I’m still brooding on this as I schlep my half-asleep body down the stairs, ready to bite off the first head that dares speak to me. Somewhere in the back of my mind I feel anticipatory remorse for the off-handed scathing remarks that I will ultimately spit out, but the war with my school anxieties has been lost as I cast out that pent-up frustration on the first poor soul I see. On this particular morning my sister receives the honor of my presence. “Morning, sleepy head!” “Bite me.” “That was rude!” “Good.” “B****!” “Jerk.”  My parents think this routine illustrating my rotten mood is just “teenage angst,” and in a way, I suppose that is true. But the complete truth is that my reactions stem from something other than hormones. They stem from the aggravation the Microsoft Word cursor causes as I stared at it on Monday night, watching as it blinked in and out of existence, mocking me, daring me to start the essay. They stem from the dread as I pass forward that accursed green Scantron that holds my test answers and consequently my future. They stem from uneasiness as I sit at my wooden desk and await my ill-fated essay grade. Over the week my mind blocks all these sensations to protect itself from the ensured trauma. But during the weekend my walls come down, my defenses vanish, and my emotions tumble. Usually, those emotions tumble into sarcastic remarks that, according to my mother, I will regret while I am forced to spend the weekend locked in my room.

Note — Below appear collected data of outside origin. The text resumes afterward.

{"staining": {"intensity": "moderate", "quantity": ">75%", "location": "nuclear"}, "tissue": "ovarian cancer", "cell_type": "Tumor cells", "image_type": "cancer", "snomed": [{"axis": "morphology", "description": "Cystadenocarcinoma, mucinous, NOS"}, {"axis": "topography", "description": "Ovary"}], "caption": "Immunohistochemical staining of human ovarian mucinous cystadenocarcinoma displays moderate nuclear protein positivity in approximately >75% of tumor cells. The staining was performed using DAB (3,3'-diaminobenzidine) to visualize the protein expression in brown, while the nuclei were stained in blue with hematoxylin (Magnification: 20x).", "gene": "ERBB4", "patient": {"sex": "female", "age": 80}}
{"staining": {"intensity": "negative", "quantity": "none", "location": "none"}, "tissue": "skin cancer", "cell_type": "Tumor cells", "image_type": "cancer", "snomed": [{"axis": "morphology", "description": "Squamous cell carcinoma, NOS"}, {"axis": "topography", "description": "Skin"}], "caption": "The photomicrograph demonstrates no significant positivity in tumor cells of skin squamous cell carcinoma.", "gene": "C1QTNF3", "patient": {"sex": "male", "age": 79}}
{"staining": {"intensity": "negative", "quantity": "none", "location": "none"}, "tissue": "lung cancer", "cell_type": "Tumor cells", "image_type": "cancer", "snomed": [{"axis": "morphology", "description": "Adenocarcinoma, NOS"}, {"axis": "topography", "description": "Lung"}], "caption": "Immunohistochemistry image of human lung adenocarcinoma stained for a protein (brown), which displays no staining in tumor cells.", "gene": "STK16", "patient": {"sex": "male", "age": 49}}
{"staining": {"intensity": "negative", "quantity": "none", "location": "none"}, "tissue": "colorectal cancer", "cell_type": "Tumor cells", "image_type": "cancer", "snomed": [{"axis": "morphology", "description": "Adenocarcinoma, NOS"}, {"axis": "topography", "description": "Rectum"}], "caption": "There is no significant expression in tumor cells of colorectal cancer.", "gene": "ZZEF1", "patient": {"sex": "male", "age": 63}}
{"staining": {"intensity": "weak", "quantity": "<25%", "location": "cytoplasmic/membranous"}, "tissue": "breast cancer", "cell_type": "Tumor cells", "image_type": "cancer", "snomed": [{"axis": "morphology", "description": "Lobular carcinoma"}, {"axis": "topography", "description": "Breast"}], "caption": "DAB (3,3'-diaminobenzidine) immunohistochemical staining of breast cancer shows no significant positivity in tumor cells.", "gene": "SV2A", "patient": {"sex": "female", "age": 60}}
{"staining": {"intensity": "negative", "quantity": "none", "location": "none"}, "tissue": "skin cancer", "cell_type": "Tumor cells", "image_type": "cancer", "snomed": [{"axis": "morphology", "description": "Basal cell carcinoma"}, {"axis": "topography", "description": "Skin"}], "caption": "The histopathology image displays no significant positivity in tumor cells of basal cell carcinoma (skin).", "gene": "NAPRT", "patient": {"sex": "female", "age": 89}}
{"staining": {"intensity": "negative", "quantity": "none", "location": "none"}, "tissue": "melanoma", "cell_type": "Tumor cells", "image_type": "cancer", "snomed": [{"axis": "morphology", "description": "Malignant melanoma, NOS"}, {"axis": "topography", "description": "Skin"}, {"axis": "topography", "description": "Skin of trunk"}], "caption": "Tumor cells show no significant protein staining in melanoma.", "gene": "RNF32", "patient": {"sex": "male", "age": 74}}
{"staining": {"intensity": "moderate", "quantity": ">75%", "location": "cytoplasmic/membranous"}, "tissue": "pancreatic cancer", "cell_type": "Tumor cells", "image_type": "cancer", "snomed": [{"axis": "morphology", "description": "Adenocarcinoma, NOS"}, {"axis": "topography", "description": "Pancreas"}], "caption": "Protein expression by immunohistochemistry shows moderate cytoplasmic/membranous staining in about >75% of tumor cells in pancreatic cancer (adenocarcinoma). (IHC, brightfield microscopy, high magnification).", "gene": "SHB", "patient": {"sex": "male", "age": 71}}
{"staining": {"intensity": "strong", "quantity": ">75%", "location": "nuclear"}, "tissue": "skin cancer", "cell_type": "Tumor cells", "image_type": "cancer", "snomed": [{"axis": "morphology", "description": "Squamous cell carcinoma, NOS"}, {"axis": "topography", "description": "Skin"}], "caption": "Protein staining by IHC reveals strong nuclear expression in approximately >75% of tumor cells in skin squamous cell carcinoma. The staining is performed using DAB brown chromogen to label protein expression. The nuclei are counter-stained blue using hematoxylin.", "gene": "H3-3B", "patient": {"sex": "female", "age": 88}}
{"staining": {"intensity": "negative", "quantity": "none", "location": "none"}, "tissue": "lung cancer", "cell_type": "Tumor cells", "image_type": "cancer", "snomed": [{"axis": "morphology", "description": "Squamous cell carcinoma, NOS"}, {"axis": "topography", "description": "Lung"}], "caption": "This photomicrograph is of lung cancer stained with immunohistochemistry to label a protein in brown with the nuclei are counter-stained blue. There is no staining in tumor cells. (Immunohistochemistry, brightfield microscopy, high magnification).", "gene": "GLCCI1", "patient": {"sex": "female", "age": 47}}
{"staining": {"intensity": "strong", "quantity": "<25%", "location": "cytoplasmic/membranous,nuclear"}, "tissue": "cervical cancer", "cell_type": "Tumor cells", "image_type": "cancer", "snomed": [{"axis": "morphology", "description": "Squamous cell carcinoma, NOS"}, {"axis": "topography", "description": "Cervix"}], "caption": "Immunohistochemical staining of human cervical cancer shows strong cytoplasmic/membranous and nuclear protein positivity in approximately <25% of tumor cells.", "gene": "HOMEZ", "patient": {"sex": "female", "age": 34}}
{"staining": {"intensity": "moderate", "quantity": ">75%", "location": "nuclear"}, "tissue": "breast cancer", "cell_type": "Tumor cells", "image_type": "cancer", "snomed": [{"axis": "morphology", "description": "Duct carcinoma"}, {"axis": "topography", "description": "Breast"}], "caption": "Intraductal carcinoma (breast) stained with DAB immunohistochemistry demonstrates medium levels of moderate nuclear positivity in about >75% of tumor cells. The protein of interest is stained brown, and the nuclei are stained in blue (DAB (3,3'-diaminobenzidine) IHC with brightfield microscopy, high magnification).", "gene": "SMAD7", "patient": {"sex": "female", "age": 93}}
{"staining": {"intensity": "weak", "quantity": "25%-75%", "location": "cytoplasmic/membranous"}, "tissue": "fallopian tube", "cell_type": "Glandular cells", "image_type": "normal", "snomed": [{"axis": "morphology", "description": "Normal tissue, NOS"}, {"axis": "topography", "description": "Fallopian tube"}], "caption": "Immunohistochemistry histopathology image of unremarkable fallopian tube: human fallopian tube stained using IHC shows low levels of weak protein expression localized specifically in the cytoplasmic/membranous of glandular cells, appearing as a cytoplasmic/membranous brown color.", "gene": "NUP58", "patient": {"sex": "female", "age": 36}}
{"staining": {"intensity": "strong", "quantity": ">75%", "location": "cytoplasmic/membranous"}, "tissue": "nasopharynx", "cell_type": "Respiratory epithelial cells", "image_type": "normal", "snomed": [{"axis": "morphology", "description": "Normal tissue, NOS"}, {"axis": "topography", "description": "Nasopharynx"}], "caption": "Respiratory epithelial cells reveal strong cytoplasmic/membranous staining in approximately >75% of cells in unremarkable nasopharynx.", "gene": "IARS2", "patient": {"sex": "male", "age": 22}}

Because I would prefer not to spend the rest of my high school existence trapped in my personal prison cell, I decide to go see a therapist.
“Am I crazy? Cuckoo for crazy nuts? Please tell my parents that my actions cannot be held against me in the court of parental punishment!” I plead with my potential savior.
“Actually, you are not crazy,” she calmly responds. “What you are experiencing is the result of sleep deprivation and an emotional blockade that high schools trigger in teenagers, which causes their psyches to crack. The clinical term for this is Secondary Education Anxiety Disorder, or SEAD. I am going to write you a prescription for decreased hours of homework to give you the chance to get those precious hours of sleep and diminish the anxious emotions that cause outbursts and—subsequently—groundings.”
As I was told of my true affliction, I realized how many of my fellow students had been misdiagnosed with “teenage angst”, and that all high school students must rush to the nearest psychiatrist to receive the proper prescription.